An blog by a member of the Catholic peace movement, Pax Christi, to explore the nexus between contemplation and resistance. "The Christian must discover in contemplation, and in the giving of his life, those symbolic actions which will ignite the people's faith to resist injustice with their whole lives, lives coming together as a united force of truth and thus releasing the liberating power of the God within them." - James Douglass, Contemplation and Resistance.

Saturday, March 08, 2008

Peace Takes Courage



"There remains an experience of incomparable value. We have for once learnt to see the great events of world history from below, from the perspective of the outcast, the suspects, the maltreated, the powerless, the oppressed, the reviled - in short, from the perspective of those who suffer. The important thing is that neither bitterness nor envy should have gnawed at the heart during this time, that we should have come to look with new eyes at matters great and small, sorrow and joy, strength and weakness, that our perception of generosity, humanity, justice and mercy should have become clearer, freer, less corruptible. We have to learn that personal suffering is a more effective key, a more rewarding principle for exploring the world in thought and action than personal good fortune." - Dietrich Bonhoeffer, Letters and Papers from Prison.

Very shortly, I hope, many of you will be involved in direct action against the Iraq occupation in Washington, D.C. The key principle for me is that we are outcasts not because we question justice, peace, humanity, and mercy, but because we live them. We are outcasts, out of the mainstream, because for us justice is supreme, not safety. We do not destroy whole buildings and everyone in them so that our little patrol won't be threatened, as is commonly done during battles in Iraq. It is not we who are the lawless ones, but those who elevate profit and "security", along with the security of profits, over every other value, human and divine.

Deep in our hearts we revere the law of humanity. We are not among the lawbreakers who currently rule this empire - therefore we are outcast. Their leader was well described in 2 Thessalonians:

"For the mystery of lawlessness is already at work; only he who now restrains will do so until he is taken out of the way. Then that lawless one will be revealed whom the Lord will slay with the breath of His mouth and bring to an end by the appearance of His coming; that is, the one whose coming is in accord with the activity of Satan, with all power and signs and false wonders, and with all the deception of wickedness for those who perish, because they did not receive the love of the truth so as to be saved. For this reason God will send upon them a deluding influence so that they will believe what is false, in order that they all may be judged who did not believe the truth, but took pleasure in wickedness." 2 Thessalonians 2:7-12

Our presence in Washington on March 19 can be the breath of God's mouth if we follow his law in our hearts, always living in the truth of nonviolence, acting towards our enemies with love, offering our own suffering, our own willingness to risk for peace in place of the violence offered by the powers that rule Washington, placing all hope not in our power, but the strength of he who overcame this world. St. Ambrose spoke well when he said, "All who wish to return to paradise must be tested by fire."

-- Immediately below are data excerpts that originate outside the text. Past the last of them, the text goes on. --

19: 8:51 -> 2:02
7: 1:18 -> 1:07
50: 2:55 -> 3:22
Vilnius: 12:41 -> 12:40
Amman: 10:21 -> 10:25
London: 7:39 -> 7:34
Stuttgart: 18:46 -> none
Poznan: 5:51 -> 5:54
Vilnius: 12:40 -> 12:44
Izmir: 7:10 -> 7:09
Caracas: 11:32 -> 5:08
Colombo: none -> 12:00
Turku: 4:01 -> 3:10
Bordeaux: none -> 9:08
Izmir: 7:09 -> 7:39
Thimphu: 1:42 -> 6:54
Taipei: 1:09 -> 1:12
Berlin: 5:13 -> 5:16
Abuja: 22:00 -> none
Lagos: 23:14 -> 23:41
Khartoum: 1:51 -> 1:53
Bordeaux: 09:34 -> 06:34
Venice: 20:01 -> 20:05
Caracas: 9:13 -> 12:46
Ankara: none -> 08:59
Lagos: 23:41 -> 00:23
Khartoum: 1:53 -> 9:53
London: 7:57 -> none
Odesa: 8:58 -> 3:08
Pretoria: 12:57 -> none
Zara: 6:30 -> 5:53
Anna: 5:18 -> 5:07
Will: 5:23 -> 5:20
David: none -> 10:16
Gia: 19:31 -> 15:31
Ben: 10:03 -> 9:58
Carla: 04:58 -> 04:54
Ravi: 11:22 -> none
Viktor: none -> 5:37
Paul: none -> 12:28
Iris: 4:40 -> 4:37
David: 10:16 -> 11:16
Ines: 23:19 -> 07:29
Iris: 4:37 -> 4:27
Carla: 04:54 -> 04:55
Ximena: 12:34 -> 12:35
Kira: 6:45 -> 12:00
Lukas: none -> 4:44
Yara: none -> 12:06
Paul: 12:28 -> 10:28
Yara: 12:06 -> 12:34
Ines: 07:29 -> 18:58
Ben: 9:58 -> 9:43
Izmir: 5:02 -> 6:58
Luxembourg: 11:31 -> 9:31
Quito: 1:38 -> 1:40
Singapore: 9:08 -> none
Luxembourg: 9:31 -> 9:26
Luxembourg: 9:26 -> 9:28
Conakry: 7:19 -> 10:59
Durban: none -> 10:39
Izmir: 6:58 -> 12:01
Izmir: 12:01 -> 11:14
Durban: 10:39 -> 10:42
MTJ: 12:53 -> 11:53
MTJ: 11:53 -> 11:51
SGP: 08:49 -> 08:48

The fire of protest is also a struggle with temptation: temptation to pride, to violence in a good cause, to contempt that embitters the soul, to an overwhelming desire for success that allows devotion to law to be jettisoned, to envy of those in power, in short, to all that makes our protest less than a call to repentance. The purpose of protest is not simply to bring down evil structures, but to bear witness to the truth of justice, made visible and living in our action. Where conventionalism and false piety wear the borrowed rags of justice, our action brings the realities they desecrate alive once more. Such realities cannot be transmitted through technical media, but the spirit they make real is the embodiment of fundamental change.

Another temptation is to fail to think clearly about what the structure we are trying to undermine actually is. Our enemy is not some vague "Satan", "structures of societal oppression", and so on, but something disturbingly concrete, the economic power of capital which demands the forcible management of the economies of other states and peoples. In the well-wrought words of Carl Oglesby, "For us, peace finally exists when the world is finally safe for American businessmen to carry on their business everywhere, on terms as favorable as they can be made, in settings managed preferably by native middle-class governments, but if need be by oligarchic and repressive ones, by the old foreign grads of Fort Bragg, or if the panic hits in a pivotal place, by our own Marines." Carl Oglesby and Richard Shaull, Containment and Change, 1967, p. 65 - 66.

Clearly, the Iraq war was begun with these ideas as the driving force. The definition of "democracy" to be applied here is "unfettered freedom of corporate interests to maintain profit margins". Yet, as Christians, we do not conceive these interests in mere economic terms, but as spiritual forces, principalities, powers, and dominions, forces in high places. This means that it is also our responsibility to break the choke hold that consumerism has on our own lives. Each of us has his or her own piece of the chain that wraps our world in its grip and each of us can break his or her part of that chain.

Love must discover a way to free the world from the ring of military bases that enforce U.S. hegemony. We must be conduits for the force of the Holy Spirit, the spirit of justice that can break the ring.